Using GraphQL with InfluxDB and Flux

Navigate to:

In a previous post, we showed you how to make Flux queries in a Rails app. In this post, we’ll extend that knowledge to use GraphQL in a Rails app which leverages the power of Flux to query InfluxDB. This allows the client to fine-tune the results of an underlying Flux query. You’ll start to understand the powerful capabilities you can access when you pair GraphQL with Flux.

Before we begin, let’s talk a bit about GraphQL and why you would use it over a traditional REST API. I highly recommend doing the tutorials and looking through the documentation at How to GraphQL to better understand what GraphQL is and how to implement it in your apps. I did a lot of my own learning there.

What is GraphQL?

GraphQL is a query language that allows the client to specify exactly what data it wants in a single request rather than having to make multiple requests to fetch the same data or deal with over-fetching or under-fetching of data. It is database agnostic in that it does not itself directly query the database. Backend logic still handles that, as usual (in our case, a Flux query will be doing the heavy lifting). GraphQL uses resolvers to handle incoming queries and then implements the backend logic to fetch data. It allows the client to have more power over fetching data than it does with a traditional REST API that returns pre-determined data structures.

EXERCISE DATA

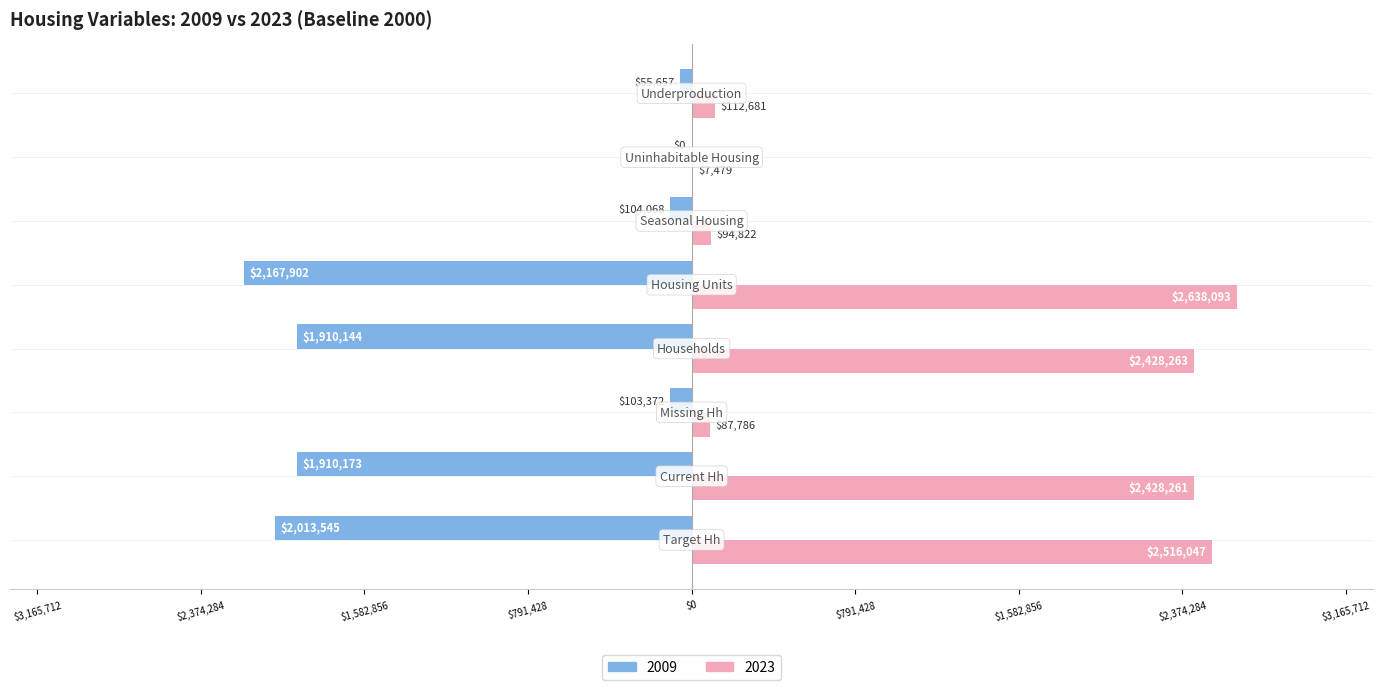

Which series has the largest total across all categories?

2023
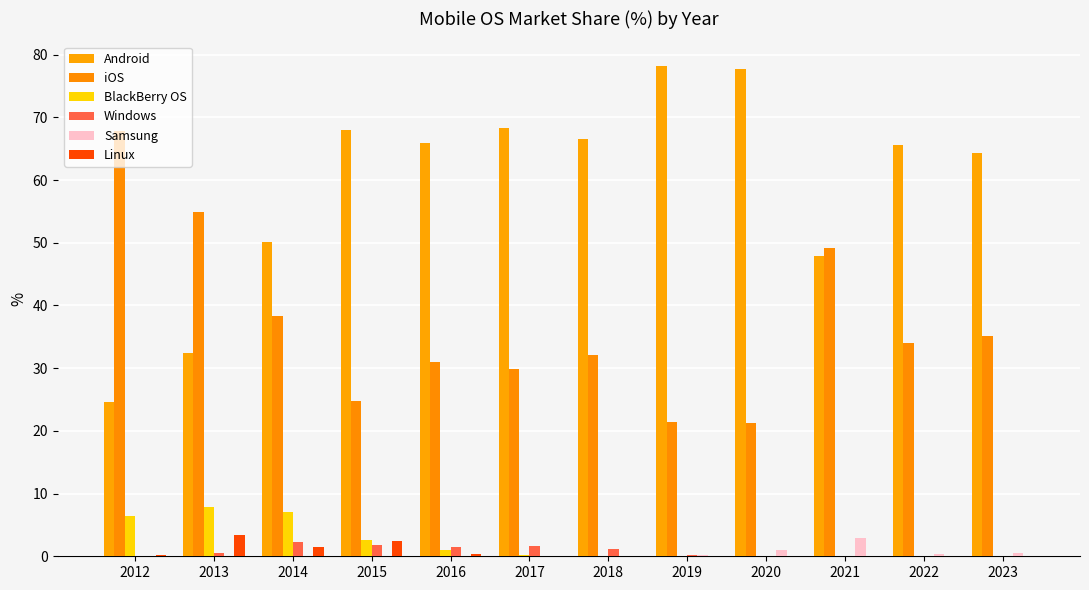

What is the total value across all series at 2016?

99.7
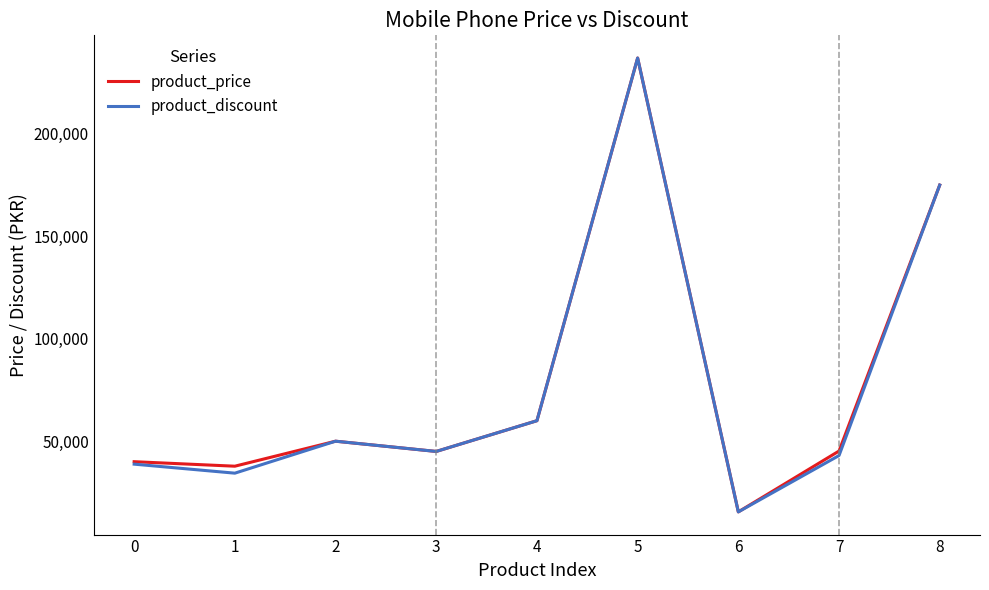

What is the minimum value for product_discount?

15500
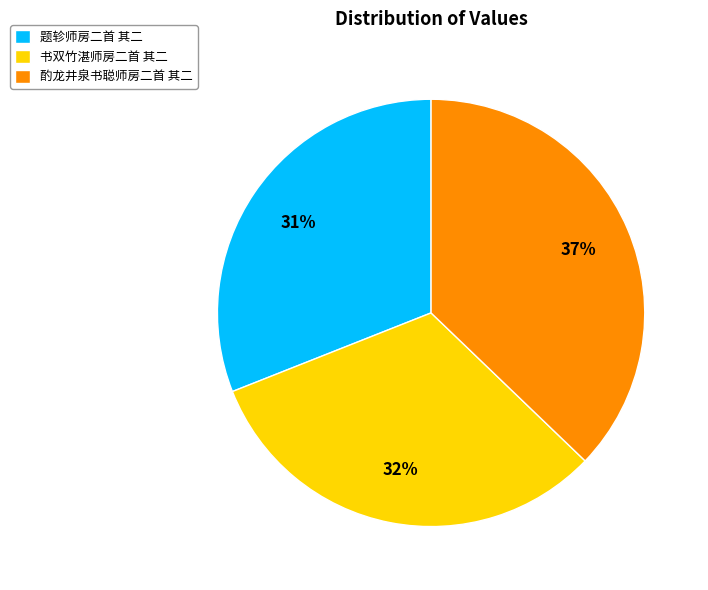

The 题轸师房二首 其二 slice represents 41% of the pie. True or false?

False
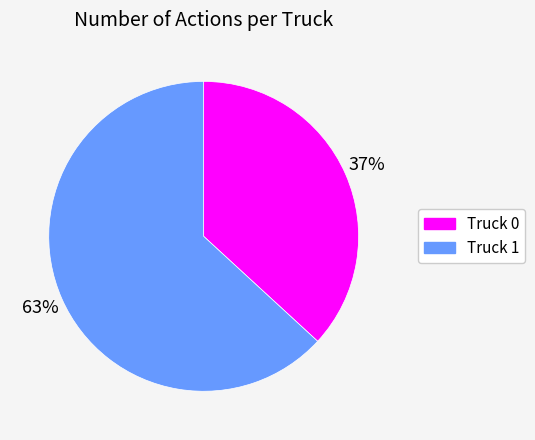

To the nearest percent, what is the difference between the largest and smallest slice percentages?

26%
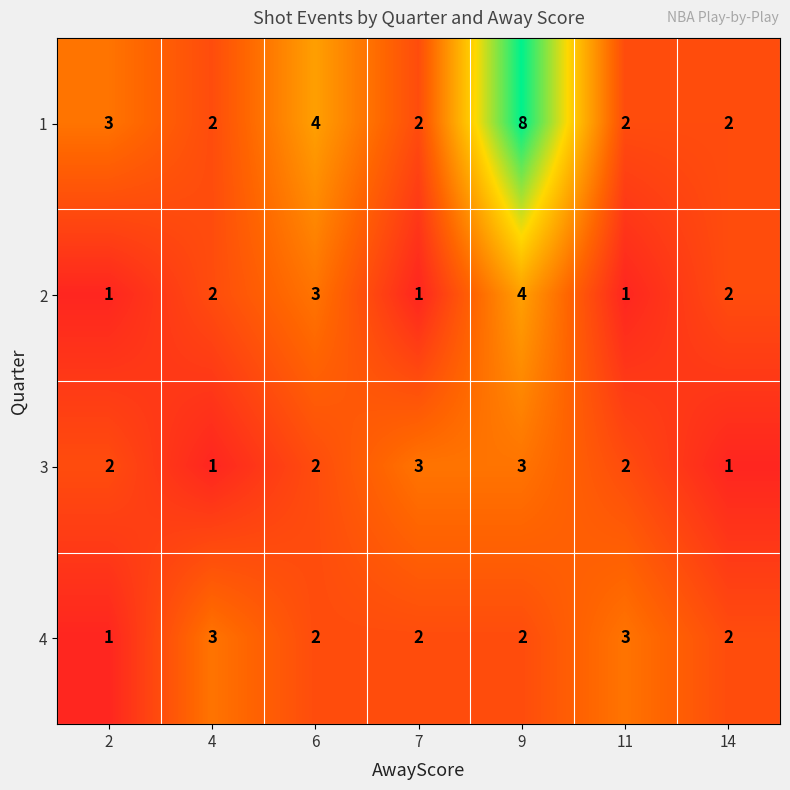

What is the approximate value of 1 at 6?

4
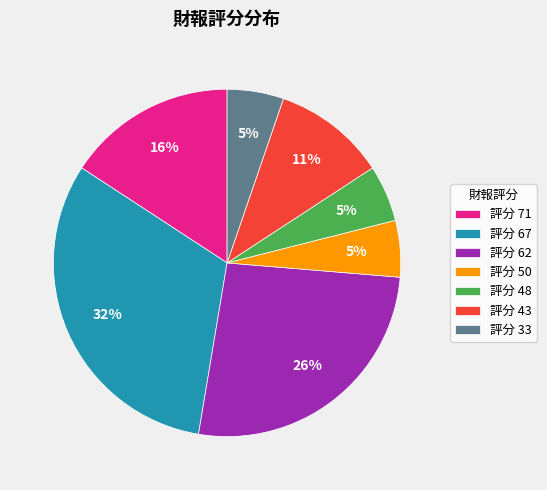

Does any single category account for the majority?

No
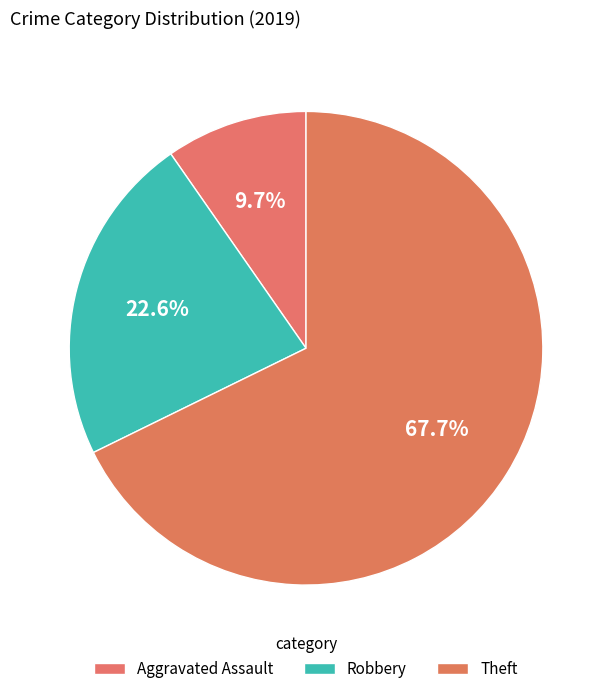

What is the change in value from Robbery to Theft?

+14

TASK SET
1. Convert the listing into a JSON list of strings with one string per line, beginning at the line that contains "What is the total" and stopping after the final line of the listing. Omit blank lines and the pictures.
2. Carry on the GraphQL article from the point where it stops.
The listing has no connection to the GraphQL article.

ANSWERS BY TASK
1.
[
  "What is the total value across all series at 2016?",
  "99.7",
  "What is the minimum value for product_discount?",
  "15500",
  "The 题轸师房二首 其二 slice represents 41% of the pie. True or false?",
  "False",
  "To the nearest percent, what is the difference between the largest and smallest slice percentages?",
  "26%",
  "What is the approximate value of 1 at 6?",
  "4",
  "Does any single category account for the majority?",
  "No",
  "What is the change in value from Robbery to Theft?",
  "+14"
]

2.
What are We Building?

We’re going to build a backend that triggers Flux to query our InfluxDB database when a client initiates a GraphQL query. In this case, we are a train company that uses sensors to capture data about our trains along with other pertinent information, such as outdoor temperature. We want our client to be able to choose exactly which data it wants to retrieve, such as speed and/or track temperature, rather than over-fetching or under-fetching data. We will therefore give our client a few GraphQL queries that it can customize to suit its needs.

Trains, Planes, and Data Points

In the last post, I used a measurement called cpu_load_short with various tags and fields. In this post I’ve seeded my InfluxDB database, called trains, with train data. The measurement is train_speed. My tags are driverlocation, and train. My fields are outdoor_tempspeed, and track_temp. Below you can see a sample of data for three different drivers.

Below is a sample of data for one driver.

The method to format the annotated CSV response to our Flux query, which you saw in the previous post, now looks like this after some refactoring. It performs the same function as before—except I’m now generating a train object rather than a cpu load object:

def parse_trains(response)
 header, *rows = response.body.split("\r\n").drop(3)
 column_names = parse_row(header)
 rows.map do |row|
   values = parse_row(row)
   train_data = column_names.zip(values).to_h
   Train.new(train_data)
 end
end

def parse_row(raw_row)
 raw_row.split(",").drop(3)
end

I also made a new PORO (plain old ruby object) for my train object:

class Train
   attr_reader :time, :measurement, :driver, :location, :train, :outdoor_temp, :speed, :track_temp

   def initialize(train)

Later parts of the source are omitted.